Given text ::

━━━━

“My Life is a Musical in a Way!” – Leo Sayer Discusses 50 Years In Music Ahead of Cardiff Show

Nearly 50 years after he scored a hit with The Show Must Go On, Leo Sayer is showing no signs of slowing down. He’s currently back on the road celebrating his milestone of 50 years as a recording artist and will play Cardiff’s St David’s Hall on September 30.

One of the most successful British recording artists of all time, Leo has racked up millions of album sales, plus transatlantic No.1 singles. Fans can expect to hear a multitude of hits in his anniversary shows including You Make Me feel Like Dancing, One Man Band, How Much Love?, Long Tall Glasses, Thunder In My Heart and When I Need You.

Leo, who has released an album of songs by The Beatles entitled Northern Songs, recently took time out to chat with Andy Howells about the past and present, plus his ambitions for the future!

Leo Sayer will play Cardiff’s St David’s Hall on September 30 2022.

You’re finally returning to Wales on your 50th anniversary tour!

I’m thrilled that we can come to Cardiff. Every tour that I’ve done, I’ve been pushing for gigs in Wales, usually the closest I get scheduled is Prestatyn! As I have so many Welsh friends like Andy Fairweather-Low, I’m thinking why not Swansea? Why not Cardiff? I’m glad to be back at St David’s Hall because that’s a gig of memories for me, it’s always a place that’s been very special!

As well as the tour, you also have a new album entitled Northern Songs?

━━━━

Record extracts ::

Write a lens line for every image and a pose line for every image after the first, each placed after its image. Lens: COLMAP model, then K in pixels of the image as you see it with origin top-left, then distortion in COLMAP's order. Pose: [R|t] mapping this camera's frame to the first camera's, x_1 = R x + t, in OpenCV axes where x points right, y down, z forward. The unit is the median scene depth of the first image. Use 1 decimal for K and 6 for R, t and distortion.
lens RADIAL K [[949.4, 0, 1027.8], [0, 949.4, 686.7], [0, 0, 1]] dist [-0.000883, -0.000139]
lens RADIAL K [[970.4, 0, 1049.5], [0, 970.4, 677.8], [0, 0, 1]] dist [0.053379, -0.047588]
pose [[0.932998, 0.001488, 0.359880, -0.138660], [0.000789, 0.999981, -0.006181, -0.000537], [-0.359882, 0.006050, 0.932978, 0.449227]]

━━━━

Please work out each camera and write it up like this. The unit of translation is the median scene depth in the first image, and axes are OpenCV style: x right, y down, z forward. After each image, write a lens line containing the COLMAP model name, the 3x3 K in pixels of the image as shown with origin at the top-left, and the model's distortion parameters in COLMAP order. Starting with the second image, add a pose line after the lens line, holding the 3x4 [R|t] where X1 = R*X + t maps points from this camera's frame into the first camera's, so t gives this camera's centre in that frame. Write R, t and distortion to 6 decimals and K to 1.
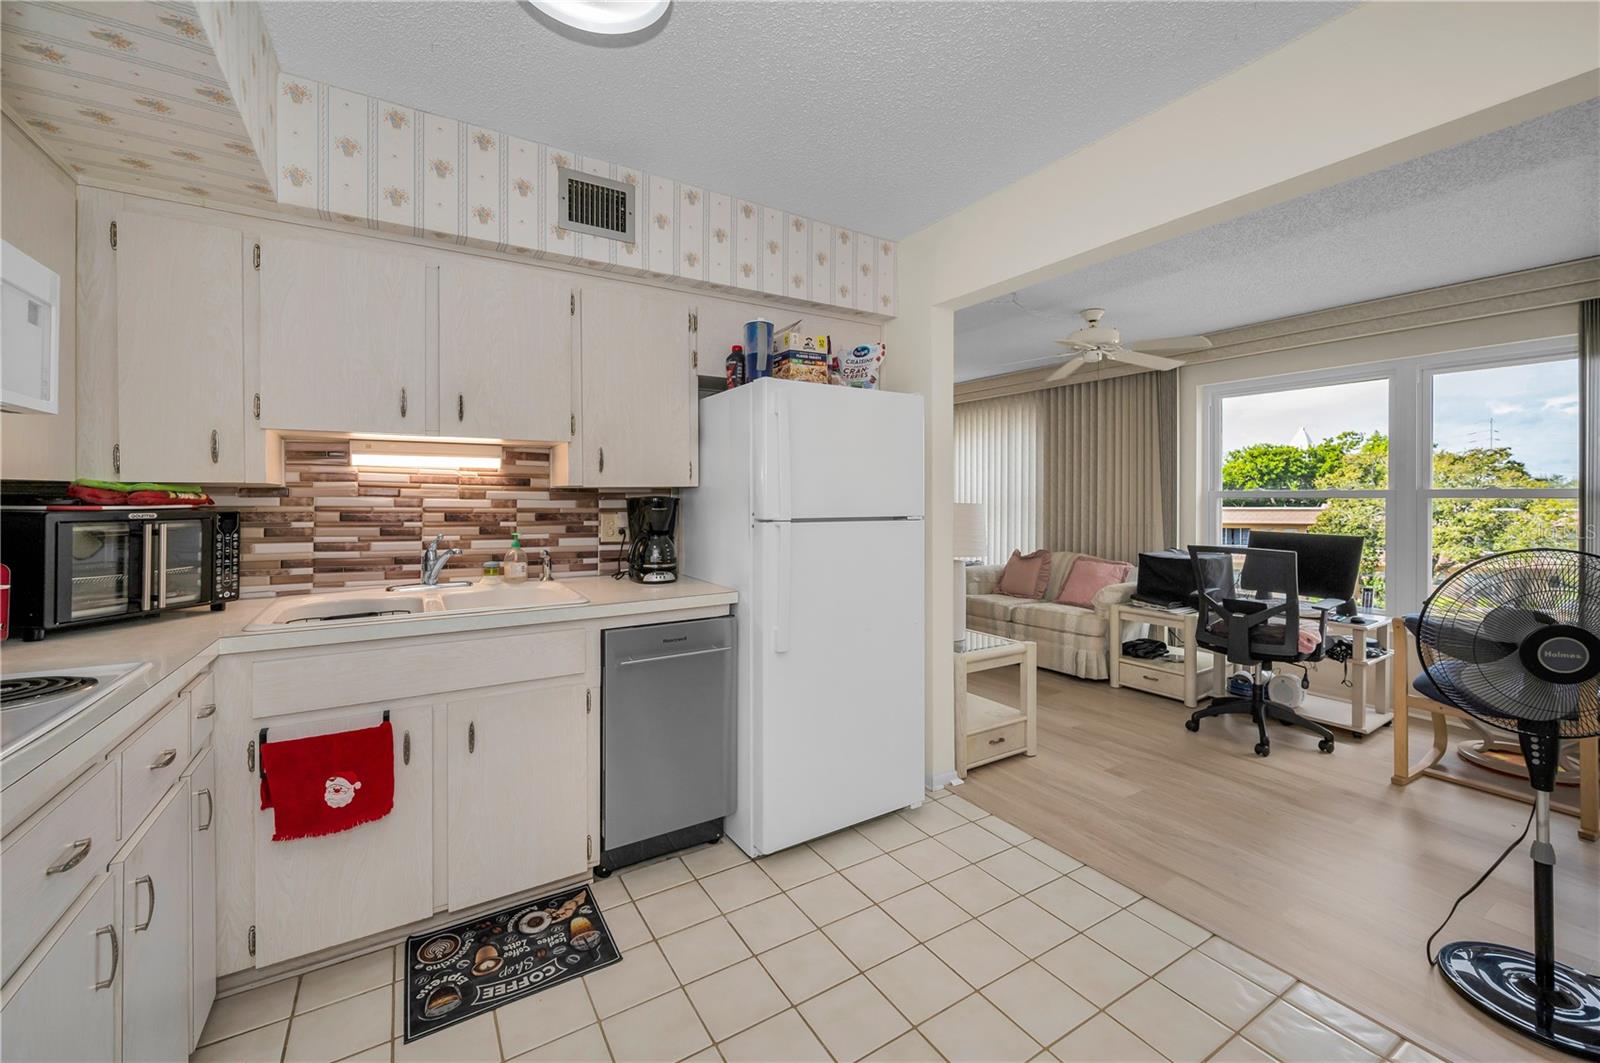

━━━━

Directions ::
Continue the Leo Sayer interview from the point where it stops.

Your response ::
Yeah, it’s a tribute to The Beatles and done in a very “Leo” way as well! I thought everybody does covers exactly like the original. I just don’t think that cuts it really, I always think you’ve got to do something with the song, develop them, give them some life! So, I messed around with them quite a bit. I thought I was going to get into a lot of trouble from dedicated Beatles fans and they’d all diss me like mad, but that doesn’t seem to be the case and they all seem to love it!

I was listening again to your version of Eleanor Rigby and its interesting because there’s a bit of a Michael Jackson vibe going on with it.

That was deliberate and I was trying to look at The Beatles through other artists eyes, wondering how I could mix things up. There’s a slow blues version of Can’t Buy Me Love, a Cuban take on Yesterday, reggae with Nowhere Man and even a bit of Van Morrison influenced R&B with A Hard Day’s Night. I tried to mix up the genres a little bit and do something with it. It’s been an interesting, fantastic reaction and I’m very proud of the record.

Leo Sayer is celebrating 50 years in music with a series of dates across the UK Photo: Larnce Gold

You’ve got a great back catalogue of your own songs to be proud of as well.

It’s a tricky one, I mean we can’t have a support act and haven’t for the last ten years, because we sing all the songs. I come straight out and sing The Show Must Go On and end with Giving it All Away. Between that, there’s so many hits and songs to fit in that we can only represent 90% of it.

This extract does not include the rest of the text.